HRH: The festivals were, and still are, so important to my research and development too. Hull Time Based Arts was another place I saw really radical work. Video Positive in Liverpool, which went on to settle in a permanent building and become FACT, was the first place I actually saw interactive art. Toshio Iwai’s Resonance of 4 (1994) blew me away for the way a beautiful, aesthetic experience combined visual, aural and behavioural lyricism. V2’s DEAF Festival introduced me to big ideas like it’s 2003 symposium Information is Alive which was the first place I considered artists uses of complex aggregate systems and their political dimensions. They stopped running it in 2014 but the archive is incredible. Transmediale in Berlin is still going strong. I really enjoyed afterglow in 2014 which considered where we are now in the aftermath of the ‘first stage’ of the ‘digital revolution’.

JF: Resonance of 4! I’d forgotten! My early obsessions in artificial life programming were inspired by that piece alongside Conway’s Game of Life and Langton’s Ants. I think some organisations have continued the fleet of foot festival-like approach to explore deeper questions about the impact of technology on society working closely with artists — places like FACT, Furtherfield, Arts Catalyst and BOM.

HRH: Furtherfield has been asking some really good questions about artists and Blockchain. I haven’t been to but would love to check out the Sri Lankan multi-disciplinary festival Cinnamon Colomboscope. Back in the UK, it’s great to see leading contemporary art galleries like The Serpentine collapsing the ‘traditional’ and to me, slightly baffling boundaries between art made with new digital technologies and so-called ‘traditional’ materials. They now have a Chief Technology Officer, Ben Vickers who is running some great programmes. The V&A is also continually engaging with these new fields through expanded ideas of design and holds the Computer Arts Society collection. Katrina Sluis’ digital programme at The Photographers Gallery is interesting. I really like their online resource Unthinking Photography which explores “photography’s increasingly automated, networked life”.

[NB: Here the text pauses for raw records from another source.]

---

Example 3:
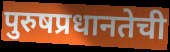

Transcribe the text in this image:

पुरुषप्रधानतेची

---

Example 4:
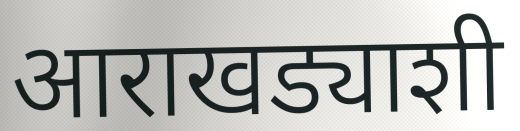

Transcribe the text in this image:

आराखड्याशी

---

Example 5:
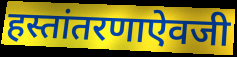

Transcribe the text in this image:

हस्तांतरणाऐवजीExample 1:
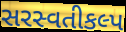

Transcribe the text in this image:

સરસ્વતીકલ્પ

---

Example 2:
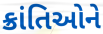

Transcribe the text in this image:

ક્રાંતિઓને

JF: Outside of the organisations we’ve already mentioned I’m following Data & Society and AI Now Institute and DeepLab for keeping up with data and social impacts, both are publishing some excellent work. Artist wise I’m personally into Kasia Molga, Tega Brain, Boredom Research, Katie Lewis, Semiconductor, Thomson & Craighead… but really there’s too many to list.

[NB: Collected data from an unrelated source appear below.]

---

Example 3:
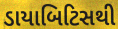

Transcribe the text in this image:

ડાયાબિટિસથી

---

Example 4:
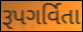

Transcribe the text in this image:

રૂપગર્વિતા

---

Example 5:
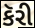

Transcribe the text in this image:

કૅરીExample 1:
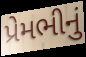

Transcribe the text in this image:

પ્રેમભીનું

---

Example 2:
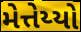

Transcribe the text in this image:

મેત્તેય્યો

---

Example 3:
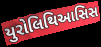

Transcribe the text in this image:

યુરોલિથિઆસિસ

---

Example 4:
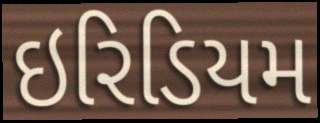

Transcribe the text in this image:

ઇરિડિયમ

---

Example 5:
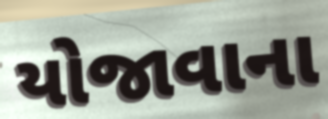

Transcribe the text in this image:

યોજાવાના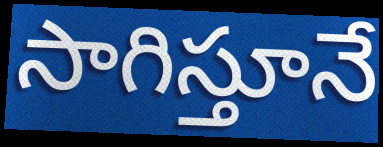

HRH: Yes, I won’t try to add any more here but our Data as Culture archive is a good summary of an interesting bunch of artists working with data!

Three flames ate the sun, and big stars were seen, Phil Archer, Data as Culture, 2012. Image courtesy of the artist.

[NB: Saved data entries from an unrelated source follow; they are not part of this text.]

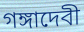
গঙ্গাদেবীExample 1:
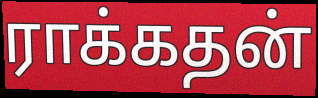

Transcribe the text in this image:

ராக்கதன்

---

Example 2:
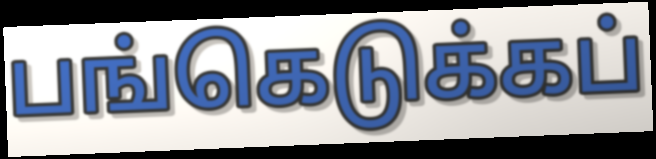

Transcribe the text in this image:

பங்கெடுக்கப்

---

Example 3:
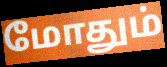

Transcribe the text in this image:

மோதும்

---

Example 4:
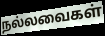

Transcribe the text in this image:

நல்லவைகள்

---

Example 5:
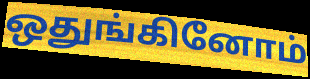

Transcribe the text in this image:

ஒதுங்கினோம்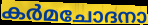
കർമചോദനാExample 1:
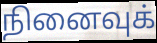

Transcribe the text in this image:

நினைவுக்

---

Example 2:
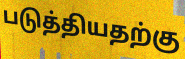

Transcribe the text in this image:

படுத்தியதற்கு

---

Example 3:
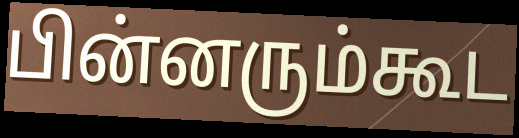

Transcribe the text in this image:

பின்னரும்கூட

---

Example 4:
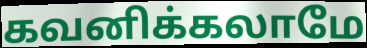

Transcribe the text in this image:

கவனிக்கலாமே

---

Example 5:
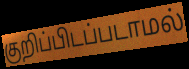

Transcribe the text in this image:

குறிப்பிடப்படாமல்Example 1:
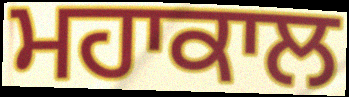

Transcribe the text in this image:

ਮਹਾਕਾਲ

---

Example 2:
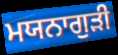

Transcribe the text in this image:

ਮਯਨਾਗੁੜੀ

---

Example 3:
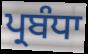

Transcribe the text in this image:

ਪ੍ਰਬੰਧਾ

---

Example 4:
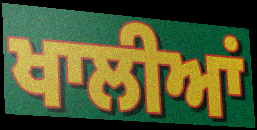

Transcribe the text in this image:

ਖਾਲੀਆਂ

JF: What’s next for Data as Culture and the ODI?

HRH: I’m really excited about the fact that in 2018 we’ve been invited to contribute to two major pieces of ongoing work at the ODI, this will really embed artistic strategies and practices in the core business. I’m happy we have commissioned artist Alistair Gentry to be an embedded team member in our government funded R&D programme, exploring the concepts of data trust. I’m certain it will deliver surprising results which couldn’t have happened any other way. I’d love it if this were to become an organisational method, but for now, it’s a welcome experiment. I also want us to develop a high-impact audience-focused Data as Culture ‘product’, be that touring exhibit or exhibition, pop-up event, participatory project or suchlike, which will involve even broader audiences in the questions we are asking and the ideas we’re sharing through the programme. What about you?

JF: I’d like to see stronger links with external partners and venues, nationally and internationally, so the programme begins to take on a more fluid data-like behaviour. I’m pleased we are working externally on a Data Stories project with computer scientists at Southampton University and Birmingham-based artists Harmeet Chagger-Kahn and Ben Neal (BOM), to explore creative data experiences with local communities. And we have also commissioned spoken word poet, Mr Gee, to develop performance pieces and online work around the same theme. I am keen that we continue to experiment curatorially and artistically.